The Recovery Process following a spinal fusion usually lasts 4-6 months. The following are specific guidelines for patients of Dr. Robert Ho, M.D. following a spinal fusion with instrumentation:
- Length of hospitilization is, on average, 3-4
days. In general, hospital stays are becoming shorter due to insurance
and cost. Even though you may be experiencing significant post-operative
pain, pain medications prescribed at discharge will help.
- Post-operative pain is well controlled by the
use of a “pain-pump”. When pain is present, you push a button connected
to the pump, which administers a small amount of pain medication
directly into the intravenous line (I.V.). Pain is decreased or
eliminated within several minutes. Oral pain medications may be given in
addition to the pump.
- You normally are up sitting in a chair or
walking short distances the evening of surgery or the following morning.
- You will be fitted with a back brace prior to
surgery. The back brace is to be worn at all times after surgery,
including in the shower and while in bed. The back brace is worn for
approximately 4-6 months following a fusion. Specific directions
regarding the brace will be sent to your home prior to surgery
- Following discharge home, you will be contacted
by a Home Care nurse. They will make 3-4 home visits to assess healing,
remove the skin staples, and give instructions regarding activity and
brace care. These nurses have received inservice instructions from our
staff, and are skilled and knowlegable regarding the surgery and post op
protocols.
- You should continue to gradually increase your
activity. Walking within and outside the home is encouraged. Try to walk
on a flat, hard surface, such as cement rather than grass.
- Do not sit longer than 30 minutes for the first
several weeks. If you are uncomfortable, take a walk or lie down.
Sitting puts more pressure on you spine than lying or standing/walking.
Recliner chairs are acceptable as long as they support your entire
spine.
- Avoid lifting, bending or strenuous activity.
Do not lift objects greater than 5 pounds. Avoid lifting above waist
level and reaching above your head for any length of time. Maintain a
straight spine. Never bend from your waist. Use your thighs to pick up
something on the floor.
- Rest at frequent intervals. Fatigue contributes
to spasms of the back muscles.
- You are not allowed to drive. At your first
office visit, discuss driving with your doctor. The back brace may
impair your ability to work the gas and break pedals. If you still
require pain medications, you should not operate a vehicle or machinery.

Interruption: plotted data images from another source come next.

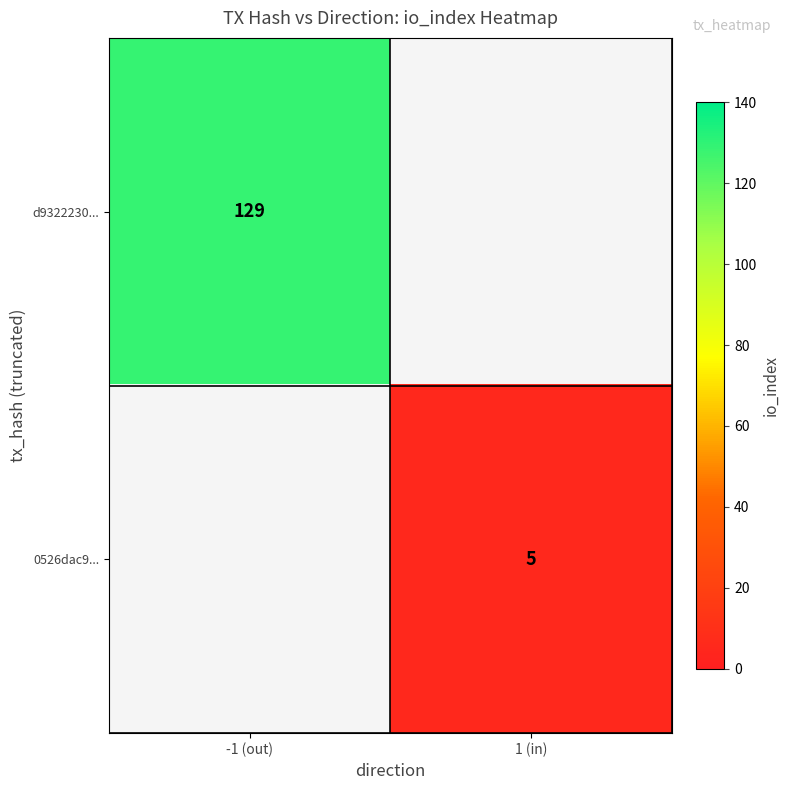

How many data points does each series have?

2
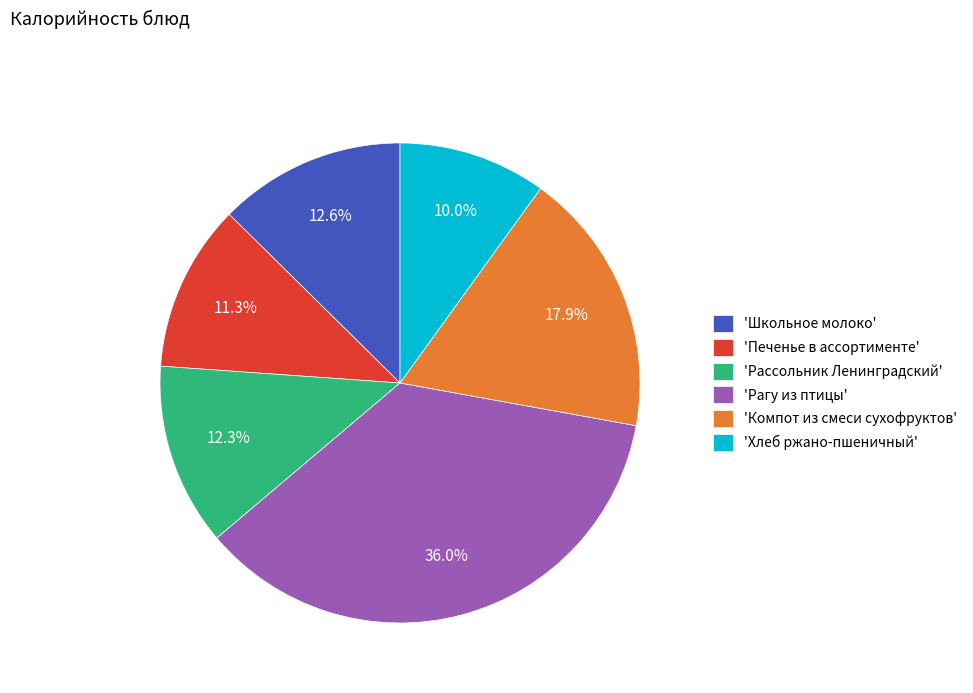

Is there a majority slice in this chart?

No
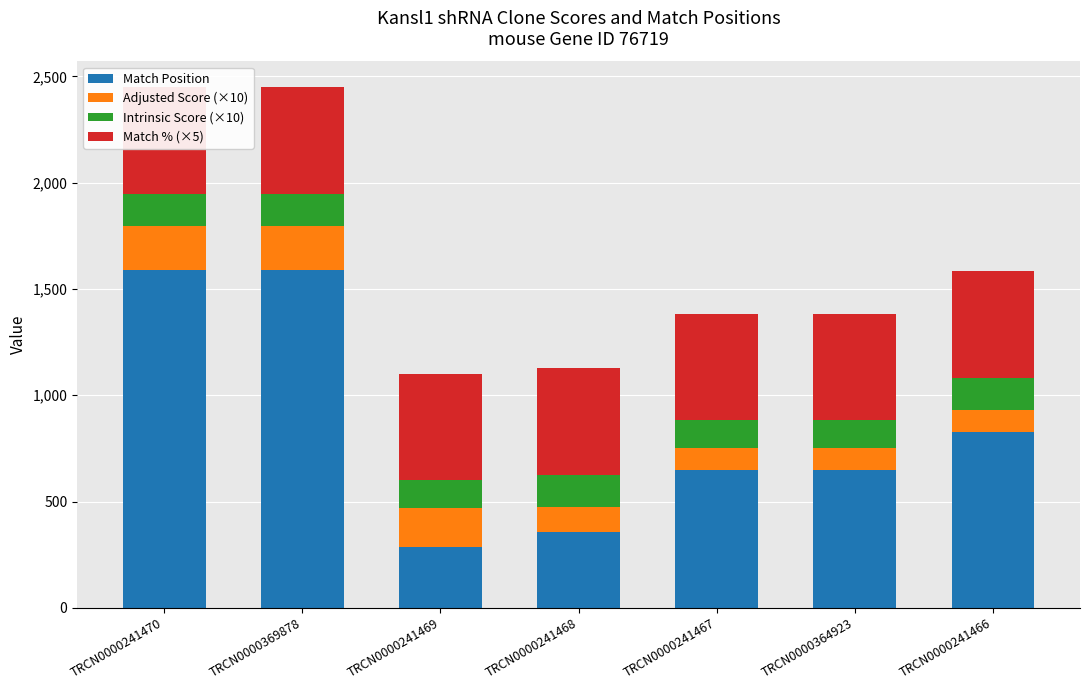

At TRCN0000241467, list the series in order from smallest to largest.

Adjusted Score (×10), Intrinsic Score (×10), Match % (×5), Match Position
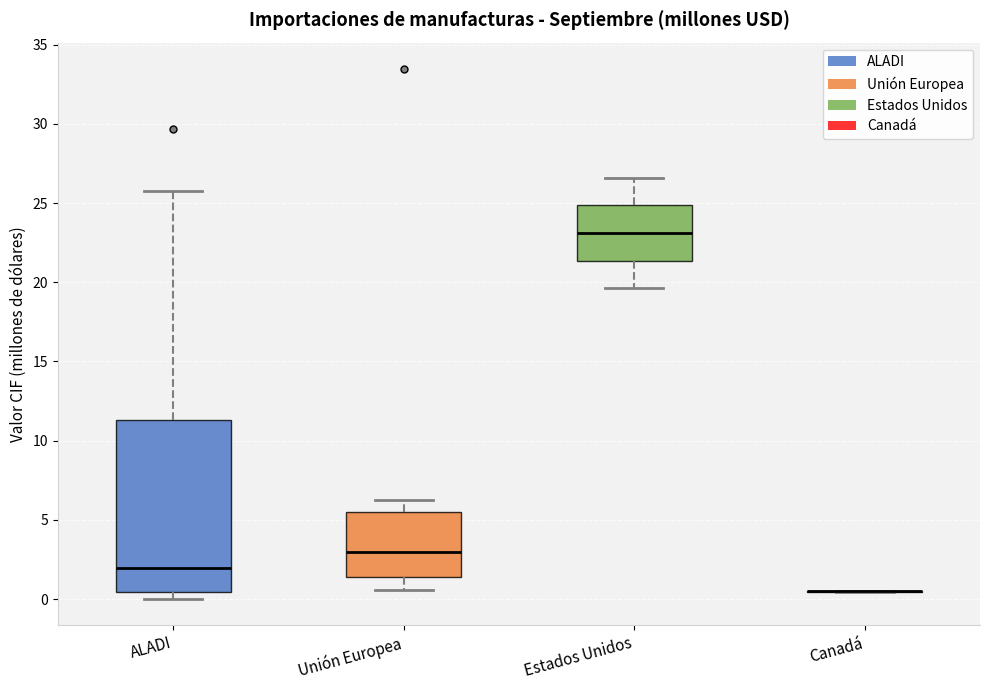

Which box is the tallest, from its lower edge to its upper edge?

ALADI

- Limit your time in the car as a passenger to
necessary travel only, such as traveling to the doctor’s office for your
follow-up appointment. After 4 weeks, you can increase time as a
passenger per comfort. Use common sense.
- Climbing stairs at home is permitted. However,
try to limit the number of times you climb the stairs to two times a day
initially. As you are feeling better, you may slowly increase as
necessary. Use a handrail if available. Take your time going up and down
stairs. Make sure to place your entire foot on each step carefully.
- Sexual activity may resume after 4-6 weeks depending on level of pain. Again, common sense is important. If certain activities increase pain levels, refrain from those activities.